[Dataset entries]
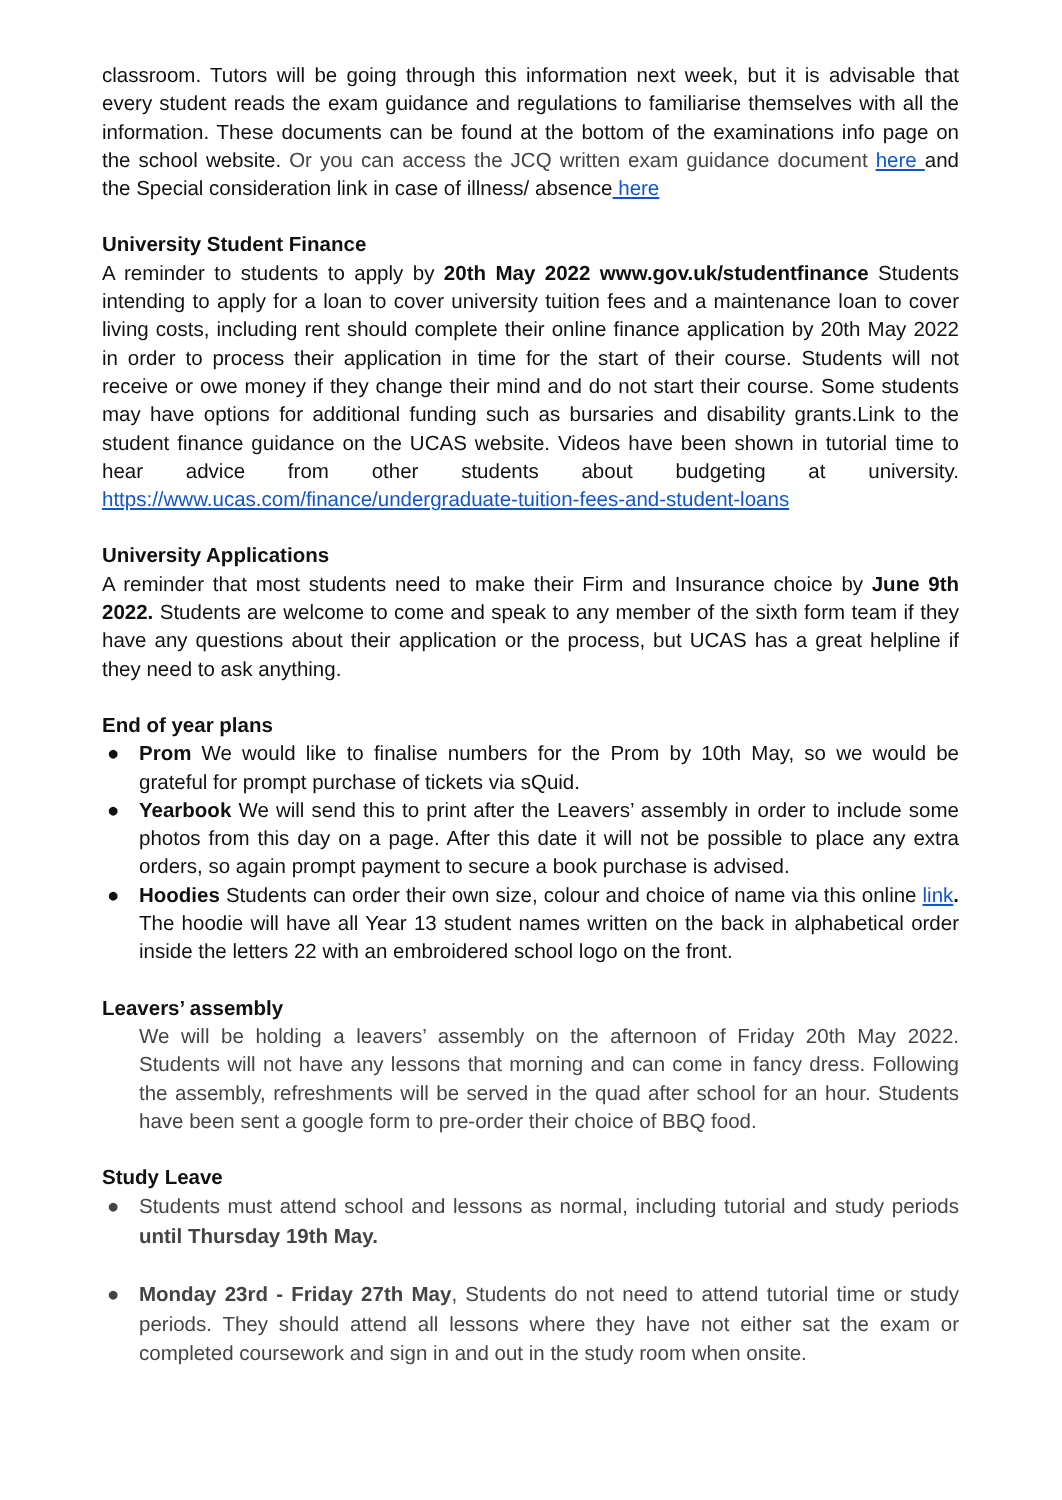classroom. Tutors will be going through this information next week, but it is advisable that every student reads the exam guidance and regulations to familiarise themselves with all the information. These documents can be found at the bottom of the examinations info page on the school website. Or you can access the JCQ written exam guidance document here and the Special consideration link in case of illness/ absence here
University Student Finance
A reminder to students to apply by 20th May 2022 www.gov.uk/studentfinance Students intending to apply for a loan to cover university tuition fees and a maintenance loan to cover living costs, including rent should complete their online finance application by 20th May 2022 in order to process their application in time for the start of their course. Students will not receive or owe money if they change their mind and do not start their course. Some students may have options for additional funding such as bursaries and disability grants.Link to the student finance guidance on the UCAS website. Videos have been shown in tutorial time to hear advice from other students about budgeting at university. https://www.ucas.com/finance/undergraduate-tuition-fees-and-student-loans
University Applications
A reminder that most students need to make their Firm and Insurance choice by June 9th 2022. Students are welcome to come and speak to any member of the sixth form team if they have any questions about their application or the process, but UCAS has a great helpline if they need to ask anything.
End of year plans
● Prom We would like to finalise numbers for the Prom by 10th May, so we would be grateful for prompt purchase of tickets via sQuid.
● Yearbook We will send this to print after the Leavers’ assembly in order to include some photos from this day on a page. After this date it will not be possible to place any extra orders, so again prompt payment to secure a book purchase is advised.
● Hoodies Students can order their own size, colour and choice of name via this online link. The hoodie will have all Year 13 student names written on the back in alphabetical order inside the letters 22 with an embroidered school logo on the front.
Leavers’ assembly
We will be holding a leavers’ assembly on the afternoon of Friday 20th May 2022. Students will not have any lessons that morning and can come in fancy dress. Following the assembly, refreshments will be served in the quad after school for an hour. Students have been sent a google form to pre-order their choice of BBQ food.
Study Leave
● Students must attend school and lessons as normal, including tutorial and study periods until Thursday 19th May.
● Monday 23rd - Friday 27th May, Students do not need to attend tutorial time or study periods. They should attend all lessons where they have not either sat the exam or completed coursework and sign in and out in the study room when onsite.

WHAT YOU WILL DO:
Filter the entries down to the lines with the word "purchase" in them.

REPLY TO THE TASK:
● Prom We would like to finalise numbers for the Prom by 10th May, so we would be grateful for prompt purchase of tickets via sQuid.
● Yearbook We will send this to print after the Leavers’ assembly in order to include some photos from this day on a page. After this date it will not be possible to place any extra orders, so again prompt payment to secure a book purchase is advised.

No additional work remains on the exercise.